Three strong lead performances and good supporting performances make Richard Linklater’s “Last Flag Flying” both spiritedly entertaining and emotionally gripping. Chosen as the opening night attraction for the 55th annual New York Film Festival, the story of three Vietnam War buddies uniting in 2003 and going on a sacred personal mission is constantly involving, as slickly directed by Linklater, who co-wrote the screenplay with Darryl Ponicsan, from whose novel the film was adapted.
Steve Carell is deeply affecting with his underplaying as Larry (nicknamed Doc), who, we learn gradually, previously lost his wife to illness and has just lost his Marine son in the Iraq war. The film begins by his going into a bar in Norfolk. Virginia, owned by Sal, played by Bryan Cranston, who doesn’t recognize him at first, as they haven’t seen each other since their chummy Vietnam days, when Sal was a Marine and Larry was a clerk in the Navy.
As we get to know Sal bit by bit, we see him as a cynical wise-guy, over-the-top character and a heavy drinker. He is a skeptic, a vet with a wicked sense of humor and one who revels in being hostile to whatever conventional dogma he encounters, and he has come to view the Vietnam War as a useless one. The superb, enticingly colorful performance by Cranston enlivens and dominates the film—it is that good.
Once the guys connect, Larry takes Sal to an undisclosed destination, which turns out to be a church, and Sal is surprised, as he shuns religion and mocks the idea of there being a God. The situation turns out to be hilarious, as the reverend enthusiastically and dogmatically preaching the gospel to an approving congregation, is none other than the African-American Richard Mueller, portrayed by Laurence Fishburne. He has found religion since hell-raising days when as a Marine he was nicknamed Mueller the Mauler. He also drank heavily but has since managed to get off the booze and be happily married. Sal can hardly believe his eyes at the pulpit performance.
Although the situation in which the three soon embark upon is deadly serious--the burial of Larry’s son whose body is being shipped home—the interplay of personalities, their conversations and traveling adventures frequently erupt in comedy. The son is to be honored by burial in the Arlington National Cemetery, but, to the consternation of the military colonel in charge at the Dover base where bodies are shipped, the grieving father decides he wants to have his son interred in his home town of Portsmouth, New Hampshire, and elects to transport the coffin containing the body by a U-Haul truck that Sal hires.
In an emotional scene, contrary to the officer’s advice that Larry not view the body because his son’s face was shot off, Larry insists and when the coffin is opened he is devastated and breaks down in tears.
Then off the men go, with the reverend wanting to opt out, but unable to bring himself to abandon poor Larry.
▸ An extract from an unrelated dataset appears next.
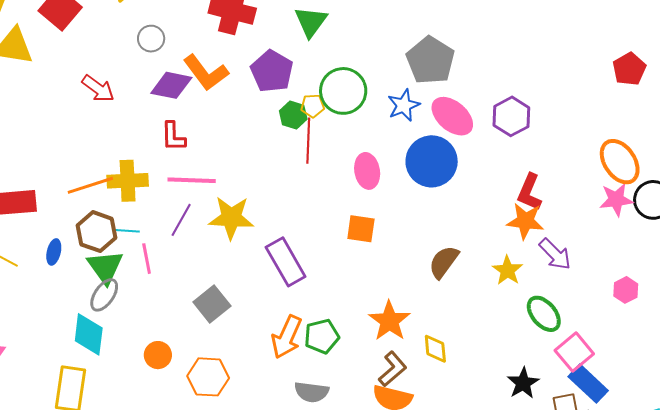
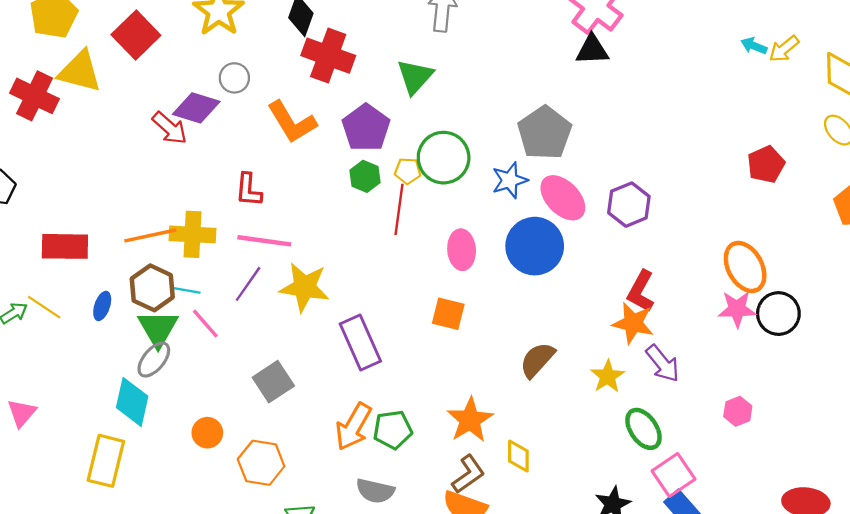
purple diamond: (171, 85) -> (196, 108), moved
green hexagon: (293, 115) -> (365, 176), moved
pink line: (147, 259) -> (205, 324), turned -36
In a way, the film turns into a road movie, with obstacles conquered and a train stop in New York, where Sal insists the two join him in getting cell phones, just burgeoning into habit at the time, and there is much amusement in the escapade.
Stemming from the Vietnam background is a feeling of guilt on the part of the three. A Marine who was fatally wounded died in much pain because all the morphine had been used by the threesome in drug binging and because of which Larry, who became the fall guy, spent a stretch in the brig.
Sal is especially angry at the duplicity on the part of they military, which falsely portrayed Larry’s dead son as having died a hero, while in reality, when he was buying Cokes for his pals, someone sneaked up from behind and put a gun blast into his head. The truth is learned via the son’s mate, who has been ordered to accompany the body. The surviving pal is played superbly by J. Quinton Johnson.
Because he feels guilty about the morphine situation, Sal takes the lead in a visit in Boston to the victim’s mother with the idea of confessing the joint responsibility. The now-elderly mother is moving played by Cicely Tyson, who has also been lied to with a story that her son died saving the lives of other men. Her thrill at thinking the three visitors are those he saved derails the intent to confess. That scene is among the film’s highly emotional ones, thanks especially to Tyson’s typical performing brilliance.
The tone all along has been rejection of both the Vietnam and Iraq actions, although that view doesn’t detract from the men's pride of having served their country. In that sense, the film wants it both ways, as we see in the ultimate deeply emotional burial scene that honors the flag and the uniform, and as it turns out from a letter to Larry from his son, something the young Marine wanted. I have qualms about the film’s split personality at that point. However, it is clear that it stems from depicting the camaraderie of vets who served as required yet find themselves unappreciated and at sea in the ensuing political aftermath and needing a sense of recognition and bonding, which we see them find in this ultimately very satisfying motion picture. An Amazon Studio release. Reviewed October 1, 2017.